** Opening PROVIDED DATA block **

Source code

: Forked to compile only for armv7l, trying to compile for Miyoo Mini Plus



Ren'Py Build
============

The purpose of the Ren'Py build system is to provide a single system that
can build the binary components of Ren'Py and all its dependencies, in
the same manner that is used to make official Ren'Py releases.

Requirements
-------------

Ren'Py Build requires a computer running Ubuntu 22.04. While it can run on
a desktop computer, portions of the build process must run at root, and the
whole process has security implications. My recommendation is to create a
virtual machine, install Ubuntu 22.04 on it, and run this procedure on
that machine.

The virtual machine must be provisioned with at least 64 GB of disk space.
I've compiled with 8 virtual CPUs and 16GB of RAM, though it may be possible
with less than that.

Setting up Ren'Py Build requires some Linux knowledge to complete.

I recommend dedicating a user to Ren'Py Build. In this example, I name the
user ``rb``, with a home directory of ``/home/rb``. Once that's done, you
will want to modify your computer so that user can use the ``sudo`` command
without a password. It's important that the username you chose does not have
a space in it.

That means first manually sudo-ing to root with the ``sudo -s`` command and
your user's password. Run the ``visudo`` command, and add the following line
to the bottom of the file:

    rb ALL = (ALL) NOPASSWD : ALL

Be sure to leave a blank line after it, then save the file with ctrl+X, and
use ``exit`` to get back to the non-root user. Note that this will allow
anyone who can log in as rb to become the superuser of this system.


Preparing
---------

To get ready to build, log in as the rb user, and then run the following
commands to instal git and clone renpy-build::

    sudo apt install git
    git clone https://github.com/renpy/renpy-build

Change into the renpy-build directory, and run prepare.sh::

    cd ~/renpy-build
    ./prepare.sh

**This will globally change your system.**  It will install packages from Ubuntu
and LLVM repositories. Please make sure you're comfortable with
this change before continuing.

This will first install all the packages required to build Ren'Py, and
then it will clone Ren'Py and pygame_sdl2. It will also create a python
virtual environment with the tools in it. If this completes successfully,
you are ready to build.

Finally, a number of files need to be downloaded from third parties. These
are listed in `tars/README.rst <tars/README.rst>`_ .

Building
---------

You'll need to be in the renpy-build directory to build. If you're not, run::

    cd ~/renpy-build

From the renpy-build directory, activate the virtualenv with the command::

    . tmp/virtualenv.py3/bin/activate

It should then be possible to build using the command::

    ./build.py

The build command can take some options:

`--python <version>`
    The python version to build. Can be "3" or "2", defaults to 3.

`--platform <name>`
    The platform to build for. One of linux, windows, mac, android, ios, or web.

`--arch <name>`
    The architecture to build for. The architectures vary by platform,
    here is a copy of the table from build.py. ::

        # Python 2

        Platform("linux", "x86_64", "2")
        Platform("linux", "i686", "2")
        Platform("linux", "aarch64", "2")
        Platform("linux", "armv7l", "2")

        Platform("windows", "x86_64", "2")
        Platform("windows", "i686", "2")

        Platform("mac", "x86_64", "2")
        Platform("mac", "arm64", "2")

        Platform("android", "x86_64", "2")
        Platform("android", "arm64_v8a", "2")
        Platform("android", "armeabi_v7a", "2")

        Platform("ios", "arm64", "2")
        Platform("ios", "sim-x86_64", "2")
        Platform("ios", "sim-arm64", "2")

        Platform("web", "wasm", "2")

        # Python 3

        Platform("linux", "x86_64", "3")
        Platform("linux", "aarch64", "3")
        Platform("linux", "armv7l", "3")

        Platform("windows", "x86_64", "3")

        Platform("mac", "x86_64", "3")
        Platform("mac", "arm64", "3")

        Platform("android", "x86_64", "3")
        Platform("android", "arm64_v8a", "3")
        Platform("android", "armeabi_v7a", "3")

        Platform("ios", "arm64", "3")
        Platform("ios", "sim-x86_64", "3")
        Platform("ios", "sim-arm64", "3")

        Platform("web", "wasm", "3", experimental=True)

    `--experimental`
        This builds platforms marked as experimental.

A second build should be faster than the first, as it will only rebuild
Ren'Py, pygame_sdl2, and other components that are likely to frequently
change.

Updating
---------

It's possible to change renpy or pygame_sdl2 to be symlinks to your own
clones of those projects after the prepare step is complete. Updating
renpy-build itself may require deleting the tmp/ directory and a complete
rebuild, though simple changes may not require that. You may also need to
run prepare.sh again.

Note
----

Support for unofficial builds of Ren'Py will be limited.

** Closing PROVIDED DATA block **

Every line in the records above that has "following" counts once. Give the total and nothing else.

2